Obulis: Finished
It turns out that Obulis makes it completely clear when it thinks you’ve won, announcing it explicitly in a pop-up and then playing a credits sequence. This is a bit of a relief, because I wasn’t entirely clear on which levels were necessary for winning and which were optional bonus levels.
The game is organized into three chapters, each of which contains multiple “paths”, or sequences of themed levels with their own graphical style, background music, and, in some cases, path-specific gameplay elements: Clock Tower levels have steadily-rotating gears that can carry marbles in their teeth, Pond levels are built out of flowering plants that are a little springy and never completely straight, etc. The maps show the individual levels as squares in a sort of board-game layout that visually differentiates between the levels you haven’t reached yet, the levels you’ve completed (which are still available for replay), and, most importantly, the levels you have access to but haven’t completed, which have a jagged nimbus so they really stand out. Paths sometimes branch a little, so that completing one path can open up access to two others. It’s all pretty typical of the superstructure in modern puzzle-games, particularly puzzle games that imagine themselves to be casual. (I personally have doubts whether a puzzle game with designed solutions can ever really fit the “casual” mold, but that takes us to the question of “What is a casual game?”, and that’s not what I want to talk about today.)

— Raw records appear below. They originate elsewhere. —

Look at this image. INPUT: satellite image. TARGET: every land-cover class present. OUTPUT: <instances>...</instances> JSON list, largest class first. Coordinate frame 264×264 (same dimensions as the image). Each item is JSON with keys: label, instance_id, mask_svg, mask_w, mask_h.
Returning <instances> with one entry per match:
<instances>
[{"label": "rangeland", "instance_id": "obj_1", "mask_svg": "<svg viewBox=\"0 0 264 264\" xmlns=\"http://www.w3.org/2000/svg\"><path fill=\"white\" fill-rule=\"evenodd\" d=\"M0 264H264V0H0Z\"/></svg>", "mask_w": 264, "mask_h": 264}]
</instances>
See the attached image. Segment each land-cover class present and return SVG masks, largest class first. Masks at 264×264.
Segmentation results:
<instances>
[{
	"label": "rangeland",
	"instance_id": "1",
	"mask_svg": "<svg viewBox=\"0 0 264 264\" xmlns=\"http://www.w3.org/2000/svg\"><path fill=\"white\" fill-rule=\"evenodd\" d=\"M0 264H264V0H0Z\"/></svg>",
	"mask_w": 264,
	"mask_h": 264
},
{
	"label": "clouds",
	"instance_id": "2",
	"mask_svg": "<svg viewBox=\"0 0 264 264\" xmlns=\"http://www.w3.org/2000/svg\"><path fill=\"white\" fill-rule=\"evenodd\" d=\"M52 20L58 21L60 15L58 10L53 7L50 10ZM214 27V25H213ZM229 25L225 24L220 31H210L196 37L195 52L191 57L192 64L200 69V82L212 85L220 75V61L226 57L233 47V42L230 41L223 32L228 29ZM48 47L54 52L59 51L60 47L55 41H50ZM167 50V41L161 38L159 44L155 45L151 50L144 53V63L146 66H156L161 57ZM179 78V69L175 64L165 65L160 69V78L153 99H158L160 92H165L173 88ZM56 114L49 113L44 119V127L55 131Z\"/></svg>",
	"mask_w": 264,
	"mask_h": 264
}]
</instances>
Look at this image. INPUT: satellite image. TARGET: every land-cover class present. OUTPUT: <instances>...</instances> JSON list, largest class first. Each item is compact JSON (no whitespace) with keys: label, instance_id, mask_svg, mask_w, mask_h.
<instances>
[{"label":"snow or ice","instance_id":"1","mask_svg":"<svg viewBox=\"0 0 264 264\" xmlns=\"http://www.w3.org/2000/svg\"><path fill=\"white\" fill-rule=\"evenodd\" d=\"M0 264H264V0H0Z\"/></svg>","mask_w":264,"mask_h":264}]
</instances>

And occasionally the paths branch into optional bonus levels. Some of these levels are harder variations on levels in the path proper. These are easily identifiable by name: every level has a name consisting of its path name and a roman numeral, like “Dungeon III” or “Windmill VI”, and the harder variants just append the word “Ultra” to the end of that. Ultra levels have the same architecture as the levels they’re based on, and usually have a similar layout of balls, but are altered enough to require completely different solutions. I kind of assumed that these were optional, because they just seemed like extra content for people who want more challenges. (DROD, to name one precedent, has a few rooms that are harder variations on other rooms, and they’re invariably optional.) But there was another sort that I wasn’t at all sure about: the Inner Sanctum levels. This is a “path” consisting entirely of single levels reachable from other paths. The unique presentation for these levels is inky silhouettes; the gameplay gimmick is that the silhouettes have paths through them that you can’t see, and have to find by experimentation; the background music, rather incongruously, consists of traffic noises. And each Inner Sanctum level you complete gives you a piece of a special artifact for that map. Each artifact, when completed, unlocks some of the Ultra levels — or were the Ultra levels unlocked by collecting the medallions at the end of the normal paths? I’ve forgotten already. This stuff isn’t where your attention falls while playing.
At any rate, because I didn’t look at the manual until after winning the game, I wasn’t sure if the Inner Sanctum levels were optional or not. It turns out that they are. I went back and completed them all after winning anyway, and in the process discovered that the game is rather insistent about playing the credits sequence, which isn’t interruptible, every time you complete a level after winning. Ah well. I probably won’t finish all the Ultras: they tend to be challenges of the “get things to collide in midair in just the right way” sort, rather than the “figure out the clever tick that makes it easy” sort. If I even make the attempt, it’ll be for the Achievements. Every single Ultra level has a Steam achievement associated with it.